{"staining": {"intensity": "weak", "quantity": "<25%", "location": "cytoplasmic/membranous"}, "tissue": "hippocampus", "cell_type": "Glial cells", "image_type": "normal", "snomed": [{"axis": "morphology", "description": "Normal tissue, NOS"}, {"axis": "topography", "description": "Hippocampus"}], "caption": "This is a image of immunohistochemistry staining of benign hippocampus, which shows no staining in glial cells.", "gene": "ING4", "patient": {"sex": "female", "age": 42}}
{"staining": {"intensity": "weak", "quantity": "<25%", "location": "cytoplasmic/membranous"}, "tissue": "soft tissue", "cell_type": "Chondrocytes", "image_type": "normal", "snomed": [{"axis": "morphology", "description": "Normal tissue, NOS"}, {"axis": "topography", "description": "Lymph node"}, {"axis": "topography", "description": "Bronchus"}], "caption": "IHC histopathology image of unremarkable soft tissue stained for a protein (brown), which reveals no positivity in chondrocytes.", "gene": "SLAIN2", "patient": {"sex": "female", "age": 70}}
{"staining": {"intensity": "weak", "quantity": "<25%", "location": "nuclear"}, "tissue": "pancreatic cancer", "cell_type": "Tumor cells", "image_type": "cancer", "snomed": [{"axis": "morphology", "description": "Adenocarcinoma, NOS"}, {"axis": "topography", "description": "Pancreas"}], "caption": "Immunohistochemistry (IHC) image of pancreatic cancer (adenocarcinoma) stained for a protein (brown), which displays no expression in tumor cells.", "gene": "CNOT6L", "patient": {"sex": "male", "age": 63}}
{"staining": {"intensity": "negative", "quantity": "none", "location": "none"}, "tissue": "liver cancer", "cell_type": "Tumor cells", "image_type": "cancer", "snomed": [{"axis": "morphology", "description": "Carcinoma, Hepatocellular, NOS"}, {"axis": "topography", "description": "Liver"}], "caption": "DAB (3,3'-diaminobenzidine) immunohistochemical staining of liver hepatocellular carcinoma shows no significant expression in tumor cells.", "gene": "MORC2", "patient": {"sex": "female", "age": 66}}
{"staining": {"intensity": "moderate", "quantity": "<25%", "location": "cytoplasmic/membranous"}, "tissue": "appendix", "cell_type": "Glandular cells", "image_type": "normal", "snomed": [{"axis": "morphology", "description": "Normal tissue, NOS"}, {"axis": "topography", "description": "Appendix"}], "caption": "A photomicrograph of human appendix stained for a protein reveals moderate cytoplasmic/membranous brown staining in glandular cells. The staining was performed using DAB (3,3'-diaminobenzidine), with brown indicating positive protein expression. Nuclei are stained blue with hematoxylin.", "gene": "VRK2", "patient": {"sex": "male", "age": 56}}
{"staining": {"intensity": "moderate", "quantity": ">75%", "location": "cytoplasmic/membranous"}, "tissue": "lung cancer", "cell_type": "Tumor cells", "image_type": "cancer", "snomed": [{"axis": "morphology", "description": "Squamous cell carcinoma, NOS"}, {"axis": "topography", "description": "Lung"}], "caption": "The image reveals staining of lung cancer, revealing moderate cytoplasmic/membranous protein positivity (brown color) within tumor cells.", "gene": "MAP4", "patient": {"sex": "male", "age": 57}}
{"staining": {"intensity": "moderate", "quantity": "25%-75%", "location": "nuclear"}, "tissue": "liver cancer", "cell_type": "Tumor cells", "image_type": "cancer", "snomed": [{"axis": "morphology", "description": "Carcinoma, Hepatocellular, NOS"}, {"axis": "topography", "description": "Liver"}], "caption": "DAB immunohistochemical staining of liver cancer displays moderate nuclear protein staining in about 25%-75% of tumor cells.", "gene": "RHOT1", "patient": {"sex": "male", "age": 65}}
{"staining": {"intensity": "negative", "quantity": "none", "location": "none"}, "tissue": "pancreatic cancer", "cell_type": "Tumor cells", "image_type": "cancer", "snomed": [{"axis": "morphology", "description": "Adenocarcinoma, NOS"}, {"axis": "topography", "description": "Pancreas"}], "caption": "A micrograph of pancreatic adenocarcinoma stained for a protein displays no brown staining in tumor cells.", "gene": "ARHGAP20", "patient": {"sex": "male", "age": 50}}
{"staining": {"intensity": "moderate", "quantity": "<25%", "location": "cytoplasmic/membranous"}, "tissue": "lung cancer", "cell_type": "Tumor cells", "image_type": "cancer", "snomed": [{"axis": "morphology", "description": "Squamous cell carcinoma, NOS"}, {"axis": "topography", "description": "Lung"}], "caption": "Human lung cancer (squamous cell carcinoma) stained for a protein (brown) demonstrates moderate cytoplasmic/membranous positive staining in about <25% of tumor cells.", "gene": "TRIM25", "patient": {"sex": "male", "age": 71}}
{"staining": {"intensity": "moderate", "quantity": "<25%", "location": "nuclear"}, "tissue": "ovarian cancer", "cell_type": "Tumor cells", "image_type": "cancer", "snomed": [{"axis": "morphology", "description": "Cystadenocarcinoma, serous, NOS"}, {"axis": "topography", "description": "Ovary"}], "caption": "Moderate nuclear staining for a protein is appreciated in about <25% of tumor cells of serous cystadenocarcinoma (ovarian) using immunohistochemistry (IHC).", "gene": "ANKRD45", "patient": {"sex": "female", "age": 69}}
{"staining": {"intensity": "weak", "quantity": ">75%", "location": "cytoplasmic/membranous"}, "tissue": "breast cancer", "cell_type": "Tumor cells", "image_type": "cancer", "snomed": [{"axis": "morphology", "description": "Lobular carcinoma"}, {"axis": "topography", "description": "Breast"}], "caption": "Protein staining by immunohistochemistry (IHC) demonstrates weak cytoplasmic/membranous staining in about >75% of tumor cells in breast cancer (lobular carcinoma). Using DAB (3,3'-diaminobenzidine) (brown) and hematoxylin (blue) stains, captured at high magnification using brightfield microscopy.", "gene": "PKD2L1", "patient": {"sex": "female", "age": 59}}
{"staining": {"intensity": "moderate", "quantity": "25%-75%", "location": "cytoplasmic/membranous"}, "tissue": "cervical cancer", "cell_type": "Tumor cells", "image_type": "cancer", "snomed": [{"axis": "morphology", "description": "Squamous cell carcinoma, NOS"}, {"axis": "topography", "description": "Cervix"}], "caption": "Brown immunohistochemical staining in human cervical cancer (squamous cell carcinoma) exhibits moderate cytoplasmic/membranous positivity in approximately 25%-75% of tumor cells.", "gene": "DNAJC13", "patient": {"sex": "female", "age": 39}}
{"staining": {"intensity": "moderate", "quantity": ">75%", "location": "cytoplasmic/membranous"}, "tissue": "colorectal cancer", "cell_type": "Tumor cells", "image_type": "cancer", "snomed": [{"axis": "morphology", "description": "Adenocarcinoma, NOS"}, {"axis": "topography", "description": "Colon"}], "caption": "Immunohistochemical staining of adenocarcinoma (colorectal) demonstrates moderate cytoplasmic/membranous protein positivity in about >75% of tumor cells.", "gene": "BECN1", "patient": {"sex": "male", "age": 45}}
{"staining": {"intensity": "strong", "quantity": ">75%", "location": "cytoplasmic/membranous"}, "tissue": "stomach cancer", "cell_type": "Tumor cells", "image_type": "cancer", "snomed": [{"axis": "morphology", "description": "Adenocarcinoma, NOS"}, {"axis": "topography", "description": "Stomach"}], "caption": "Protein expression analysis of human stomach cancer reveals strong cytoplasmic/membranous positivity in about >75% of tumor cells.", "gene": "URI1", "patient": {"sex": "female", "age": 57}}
# # # # # # #
*Exercise objective*
Each record should be given again exactly as it reads.

*Your solution*
{"staining": {"intensity": "weak", "quantity": "<25%", "location": "cytoplasmic/membranous"}, "tissue": "hippocampus", "cell_type": "Glial cells", "image_type": "normal", "snomed": [{"axis": "morphology", "description": "Normal tissue, NOS"}, {"axis": "topography", "description": "Hippocampus"}], "caption": "This is a image of immunohistochemistry staining of benign hippocampus, which shows no staining in glial cells.", "gene": "ING4", "patient": {"sex": "female", "age": 42}}
{"staining": {"intensity": "weak", "quantity": "<25%", "location": "cytoplasmic/membranous"}, "tissue": "soft tissue", "cell_type": "Chondrocytes", "image_type": "normal", "snomed": [{"axis": "morphology", "description": "Normal tissue, NOS"}, {"axis": "topography", "description": "Lymph node"}, {"axis": "topography", "description": "Bronchus"}], "caption": "IHC histopathology image of unremarkable soft tissue stained for a protein (brown), which reveals no positivity in chondrocytes.", "gene": "SLAIN2", "patient": {"sex": "female", "age": 70}}
{"staining": {"intensity": "weak", "quantity": "<25%", "location": "nuclear"}, "tissue": "pancreatic cancer", "cell_type": "Tumor cells", "image_type": "cancer", "snomed": [{"axis": "morphology", "description": "Adenocarcinoma, NOS"}, {"axis": "topography", "description": "Pancreas"}], "caption": "Immunohistochemistry (IHC) image of pancreatic cancer (adenocarcinoma) stained for a protein (brown), which displays no expression in tumor cells.", "gene": "CNOT6L", "patient": {"sex": "male", "age": 63}}
{"staining": {"intensity": "negative", "quantity": "none", "location": "none"}, "tissue": "liver cancer", "cell_type": "Tumor cells", "image_type": "cancer", "snomed": [{"axis": "morphology", "description": "Carcinoma, Hepatocellular, NOS"}, {"axis": "topography", "description": "Liver"}], "caption": "DAB (3,3'-diaminobenzidine) immunohistochemical staining of liver hepatocellular carcinoma shows no significant expression in tumor cells.", "gene": "MORC2", "patient": {"sex": "female", "age": 66}}
{"staining": {"intensity": "moderate", "quantity": "<25%", "location": "cytoplasmic/membranous"}, "tissue": "appendix", "cell_type": "Glandular cells", "image_type": "normal", "snomed": [{"axis": "morphology", "description": "Normal tissue, NOS"}, {"axis": "topography", "description": "Appendix"}], "caption": "A photomicrograph of human appendix stained for a protein reveals moderate cytoplasmic/membranous brown staining in glandular cells. The staining was performed using DAB (3,3'-diaminobenzidine), with brown indicating positive protein expression. Nuclei are stained blue with hematoxylin.", "gene": "VRK2", "patient": {"sex": "male", "age": 56}}
{"staining": {"intensity": "moderate", "quantity": ">75%", "location": "cytoplasmic/membranous"}, "tissue": "lung cancer", "cell_type": "Tumor cells", "image_type": "cancer", "snomed": [{"axis": "morphology", "description": "Squamous cell carcinoma, NOS"}, {"axis": "topography", "description": "Lung"}], "caption": "The image reveals staining of lung cancer, revealing moderate cytoplasmic/membranous protein positivity (brown color) within tumor cells.", "gene": "MAP4", "patient": {"sex": "male", "age": 57}}
{"staining": {"intensity": "moderate", "quantity": "25%-75%", "location": "nuclear"}, "tissue": "liver cancer", "cell_type": "Tumor cells", "image_type": "cancer", "snomed": [{"axis": "morphology", "description": "Carcinoma, Hepatocellular, NOS"}, {"axis": "topography", "description": "Liver"}], "caption": "DAB immunohistochemical staining of liver cancer displays moderate nuclear protein staining in about 25%-75% of tumor cells.", "gene": "RHOT1", "patient": {"sex": "male", "age": 65}}
{"staining": {"intensity": "negative", "quantity": "none", "location": "none"}, "tissue": "pancreatic cancer", "cell_type": "Tumor cells", "image_type": "cancer", "snomed": [{"axis": "morphology", "description": "Adenocarcinoma, NOS"}, {"axis": "topography", "description": "Pancreas"}], "caption": "A micrograph of pancreatic adenocarcinoma stained for a protein displays no brown staining in tumor cells.", "gene": "ARHGAP20", "patient": {"sex": "male", "age": 50}}
{"staining": {"intensity": "moderate", "quantity": "<25%", "location": "cytoplasmic/membranous"}, "tissue": "lung cancer", "cell_type": "Tumor cells", "image_type": "cancer", "snomed": [{"axis": "morphology", "description": "Squamous cell carcinoma, NOS"}, {"axis": "topography", "description": "Lung"}], "caption": "Human lung cancer (squamous cell carcinoma) stained for a protein (brown) demonstrates moderate cytoplasmic/membranous positive staining in about <25% of tumor cells.", "gene": "TRIM25", "patient": {"sex": "male", "age": 71}}
{"staining": {"intensity": "moderate", "quantity": "<25%", "location": "nuclear"}, "tissue": "ovarian cancer", "cell_type": "Tumor cells", "image_type": "cancer", "snomed": [{"axis": "morphology", "description": "Cystadenocarcinoma, serous, NOS"}, {"axis": "topography", "description": "Ovary"}], "caption": "Moderate nuclear staining for a protein is appreciated in about <25% of tumor cells of serous cystadenocarcinoma (ovarian) using immunohistochemistry (IHC).", "gene": "ANKRD45", "patient": {"sex": "female", "age": 69}}
{"staining": {"intensity": "weak", "quantity": ">75%", "location": "cytoplasmic/membranous"}, "tissue": "breast cancer", "cell_type": "Tumor cells", "image_type": "cancer", "snomed": [{"axis": "morphology", "description": "Lobular carcinoma"}, {"axis": "topography", "description": "Breast"}], "caption": "Protein staining by immunohistochemistry (IHC) demonstrates weak cytoplasmic/membranous staining in about >75% of tumor cells in breast cancer (lobular carcinoma). Using DAB (3,3'-diaminobenzidine) (brown) and hematoxylin (blue) stains, captured at high magnification using brightfield microscopy.", "gene": "PKD2L1", "patient": {"sex": "female", "age": 59}}
{"staining": {"intensity": "moderate", "quantity": "25%-75%", "location": "cytoplasmic/membranous"}, "tissue": "cervical cancer", "cell_type": "Tumor cells", "image_type": "cancer", "snomed": [{"axis": "morphology", "description": "Squamous cell carcinoma, NOS"}, {"axis": "topography", "description": "Cervix"}], "caption": "Brown immunohistochemical staining in human cervical cancer (squamous cell carcinoma) exhibits moderate cytoplasmic/membranous positivity in approximately 25%-75% of tumor cells.", "gene": "DNAJC13", "patient": {"sex": "female", "age": 39}}
{"staining": {"intensity": "moderate", "quantity": ">75%", "location": "cytoplasmic/membranous"}, "tissue": "colorectal cancer", "cell_type": "Tumor cells", "image_type": "cancer", "snomed": [{"axis": "morphology", "description": "Adenocarcinoma, NOS"}, {"axis": "topography", "description": "Colon"}], "caption": "Immunohistochemical staining of adenocarcinoma (colorectal) demonstrates moderate cytoplasmic/membranous protein positivity in about >75% of tumor cells.", "gene": "BECN1", "patient": {"sex": "male", "age": 45}}
{"staining": {"intensity": "strong", "quantity": ">75%", "location": "cytoplasmic/membranous"}, "tissue": "stomach cancer", "cell_type": "Tumor cells", "image_type": "cancer", "snomed": [{"axis": "morphology", "description": "Adenocarcinoma, NOS"}, {"axis": "topography", "description": "Stomach"}], "caption": "Protein expression analysis of human stomach cancer reveals strong cytoplasmic/membranous positivity in about >75% of tumor cells.", "gene": "URI1", "patient": {"sex": "female", "age": 57}}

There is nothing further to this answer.